### Selected excerpt
________

As yet another example, the dataset similarity analyzer 405 determines that the basis function BFpa is similar to the basis function BFqb upon determining that the basis function BFpa corresponds to, such as has a unique relationship with or is linked with, the identifier of the back portion of the right foot of the virtual character 112 and the basis function BFqb corresponds to, such as has a unique relationship with or is linked with, the identifier of the back portion of the left foot of the virtual character 158. In the example, the dataset similarity analyzer 405 also determines that the basis function BFpa is similar to the basis function BFqb upon determining that a shape of the back portion of the right foot of the virtual character 112 is similar to, such as having substantially the same shape or the same shape, as that of the back portion of the left foot of the virtual character 158. To illustrate, the dataset similarity analyzer 405 determines based on the identifier of the back portion of the right foot of the virtual character 112 and the identifier of the back portion of the left foot of the virtual character 158 that the identifiers are of the back portions of foots and therefore, the basis functions BFpa and BFqb corresponding to the identifiers are similar to each other. In the illustration, the dataset similarity analyzer 405 determines that shapes of the back portions of the right foot of the virtual character 112 and left foot or the virtual character 158 are similar when back portions have curvatures within a predetermined range from each other. In the example, the dataset similarity analyzer determines that the remaining basis functions BF1a through BF(p−1)a and the basis functions BF1b through BF(q−1)b are not similar to the basis functions BFpa and BFqb.
The similarity between two or more of the basis functions BF1a through BFqb is determined to indicate to the switch controller 404 that two or more of the switches SW1a through SWqb that are to be turned on and remaining of the switches SW1a through SWqb are to be turned off. For example, upon determining that the basis function BF1a is similar to the basis function BF1b and the remaining basis functions BR2a through BFpa and BRq1 through BFqb are not similar to the basis functions BF1a and BF1b, the dataset similarity analyzer 405 sends a signal to the switch controller 404 to indicate to close the switches SW1a and SW1b and open the remaining switches SW2a through SWpa and SW2b through SWqb. Upon receiving the indication, the switch controller 404 controls two or more of the switches SW1a through SWqb according to the indication.
When one of the switches SW1a through SWqb is closed, a respective one of the time-shifted basis functions TBF1a through TBFqb passes via the switch to a respective one of the adders AD1a through ADqb. For example, when the switches SW1a and SW1b are closed and the remaining switches SW2a through SWpa and SWq2 through SWqb are open, the time-shifted basis function TBF1a is transferred via the switch SW1a to the adder AD1a and the time-shifted basis function TBF1b is transferred via the switch SW1b to the adder AD1b. Also, in the example, the remaining time-shifted basis functions are not transferred to the remaining adders AD2a through ADpa and ADq2 through ADqb via the remaining switches SW2a through SWpa and SWq2 through SWqb that are open. In the example, the summer 206 adds the time-shifted basis function TBF1a with the time-shifted basis function TBF1b to provide the audio data output 208.

________

### Data for analysis
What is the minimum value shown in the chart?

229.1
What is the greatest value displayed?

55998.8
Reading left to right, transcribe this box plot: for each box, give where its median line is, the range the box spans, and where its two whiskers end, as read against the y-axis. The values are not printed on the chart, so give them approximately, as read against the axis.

________

### Required action 1
Can you lay out the rows in Block 1 as a Markdown table with the columns "No." and "Entry", numbering each row and skipping the blank lines?
### Required action 2
How would the passage on basis functions, switches and adders go on after its last sentence?

### Response 1
| No. | Entry |
|---|---|
| 1 | What is the minimum value shown in the chart? |
| 2 | 229.1 |
| 3 | What is the greatest value displayed? |
| 4 | 55998.8 |
| 5 | Reading left to right, transcribe this box plot: for each box, give where its median line is, the range the box spans, and where its two whiskers end, as read against the y-axis. The values are not printed on the chart, so give them approximately, as read against the axis. |

### Response 2
A memory 504 stores applications and data for use by the CPU 502. A storage 506 provides non-volatile storage and other computer readable media for applications and data and may include fixed disk drives, removable disk drives, flash memory devices, compact disc-ROM (CD-ROM), digital versatile disc-ROM (DVD-ROM), Blu-ray, high definition-DVD (HD-DVD), or other optical storage devices, as well as signal transmission and storage media. User input devices 508 communicate user inputs from one or more users to the device 500. Examples of the user input devices 508 include keyboards, mouse, joysticks, touch pads, touch screens, still or video recorders/cameras, tracking devices for recognizing gestures, and/or microphones. A network interface 514 allows the device 500 to communicate with other computer systems via an electronic communications network, and may include wired or wireless communication over local area networks and wide arca networks, such as the internet. An audio processor 512 is adapted to generate analog or digital audio output from instructions and/or data provided by the CPU 502, the memory 504, and/or data storage 506. The components of device 500, including the CPU 502, the memory 504, the data storage 506, the user input devices 508, the network interface 514, and an audio processor 512 are connected via a data bus 522.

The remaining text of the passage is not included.